TRAVAUX ÉCRITS:
a - D'après le texte sur Monica Lewinsky, combien d'Américains ont regardé, au moins en partie, son entrevue avec Barbara Walters en 1999 ?
b - Rédigez la suite du texte sur Monica Lewinsky en partant de sa dernière phrase.

------ TEXTE FOURNI

Au milieu des années 1990, une jeune stagiaire s’est amourachée de son patron, qui lui, l’aimait bien aussi. Un fait presque banal, qui aurait pu – au plus – être anecdotique, sauf qu’en 1998, le monde entier apprenait que le patron en question était William Jefferson Clinton, le 42e président des États-Unis. La stagiaire était Monica Lewinsky.

La très bonne série American Crime Story consacre sa prochaine saison à l’histoire Lewinsky-Clinton, après avoir porté à l’écran celles du procès d’O. J. Simpson et de l’assassinat de Gianni Versace, respectivement à ses saisons 1 et 2.

L’histoire Lewinsky-Clinton a déjà été racontée, évidemment. D’abord, en scoop, par le Drudge Report sur un web encore bien jeune, puis à travers les médias traditionnels. Mais la version la plus mémorable demeure celle de Monica Lewinsky, comme elle l’a racontée à la grande journaliste Barbara Walters, en 1999. C’est plus de 70 millions d’Américains qui ont regardé, au moins en partie, l’interview de deux heures. De ce côté de la frontière, nous avons été 3,4 millions à voir Lewinsky décrire sa liaison avec le président.

PHOTO DAMON WINTER, ARCHIVES THE NEW YORK TIMES

Monica Lewinsky en 2015

Mais les jeux étaient faits, avant même que la première question ne soit posée. Nous avions déjà été exposés à près d’un an de détails crus, d’éditoriaux méprisants et de blagues cruelles dans les émissions de fin de soirées. L’image de Monica Lewinsky était celle d’une garce au comportement indigne. Son entretien avec Barbara Walters n’a pas vraiment changé notre perception de celle qui, à l’époque, n’avait que 26 ans et était insécure et insuffisamment conseillée. Loin de ce qui aurait dû être un pas de deux, Walters a dominé l’échange avec des questions parfois dégradantes et souvent gênantes. Il est impossible de revoir cette entrevue aujourd’hui sans grincer des dents.

Dans What’s Free ?, son premier tube après une courte incarcération, l’artiste Meek Mill rappe ceci : « Libre, c’est quand on ne nous dicte pas ce qu’on doit être. Être libre, c’est quand la télévision ne contrôle pas ce que l’on voit. »

Pendant des années après le scandale, Monica Lewinsky était encore emprisonnée par la honte et l’humiliation parce qu’elle ne pouvait pas se défaire de cette image, injustement infâme, qui lui collait à la peau et que nous lui avions imposée.

------------
------ DOCUMENT SOURCE

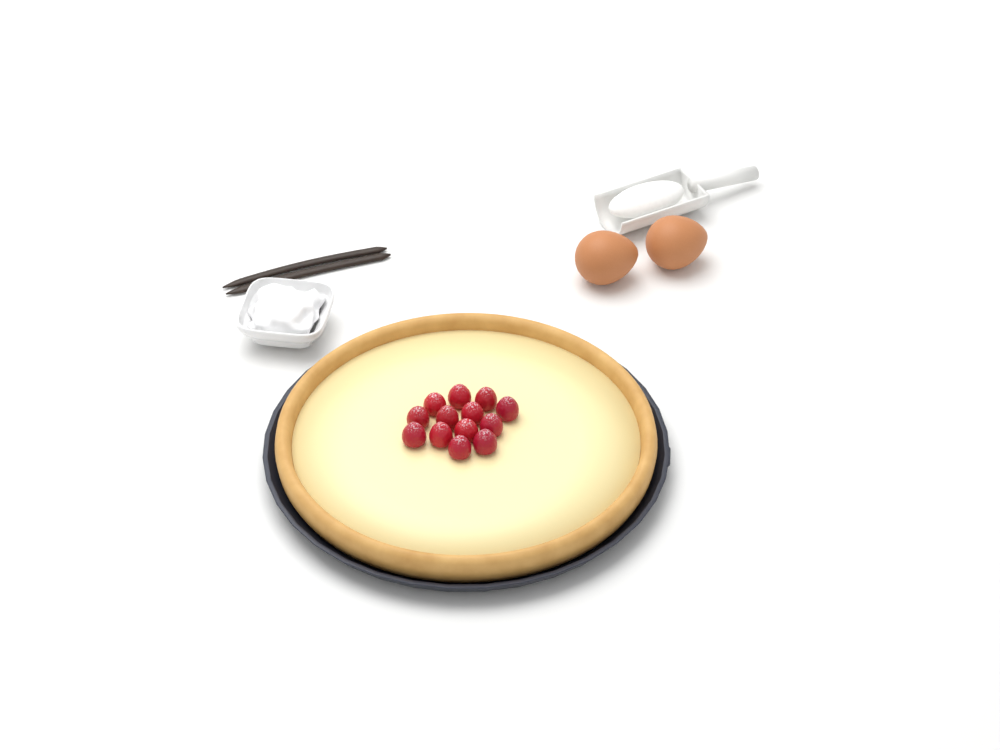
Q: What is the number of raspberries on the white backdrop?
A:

------------

CORRIGÉ DE L'EXERCICE:
a - Plus de 70 millions d'Américains.

b -
À son retour aux États-Unis après un séjour à Londres – où elle a décroché une maîtrise à la prestigieuse London School of Economics –, Lewinsky était incapable de trouver du boulot. Considérée comme radioactive pour les entreprises et les marques, Monica Lewinsky traînait encore le boulet de la honte. En 2015, elle en a fait un TED talk, vu aujourd’hui par plus de 11 millions de personnes sur YouTube. Ont suivi des conférences, une arrivée sur Twitter remarquée, un essai qu’elle signera dans le Vanity Fair et qui fut largement partagé sur les réseaux sociaux, une participation dans un documentaire soulignant le 20e anniversaire du scandale en 2018, puis quelques entrevues. Le tout avec recul, confiance et maturité, contribuant à un début de changement de narratif. Et alors que le militantisme anti-cyberintimidation de Monica Lewinsky était en plein essor, nous avons assisté à l’envolée de #moiaussi. Un mouvement qui a accéléré le changement de certains de nos mœurs et de nos perceptions.

Aujourd’hui, repenser Monica Lewinsky veut aussi dire repenser Bill Clinton. C’est ce que la saison 2 de l’excellente balado Slow Burn a fait en disséquant différemment le procès en destitution de l’ancien président. Lewinsky n’était plus sur le banc des accusés.

Repenser Bill Clinton est aussi ce que fait une certaine aile du Parti démocrate, notamment depuis la campagne présidentielle de 2016.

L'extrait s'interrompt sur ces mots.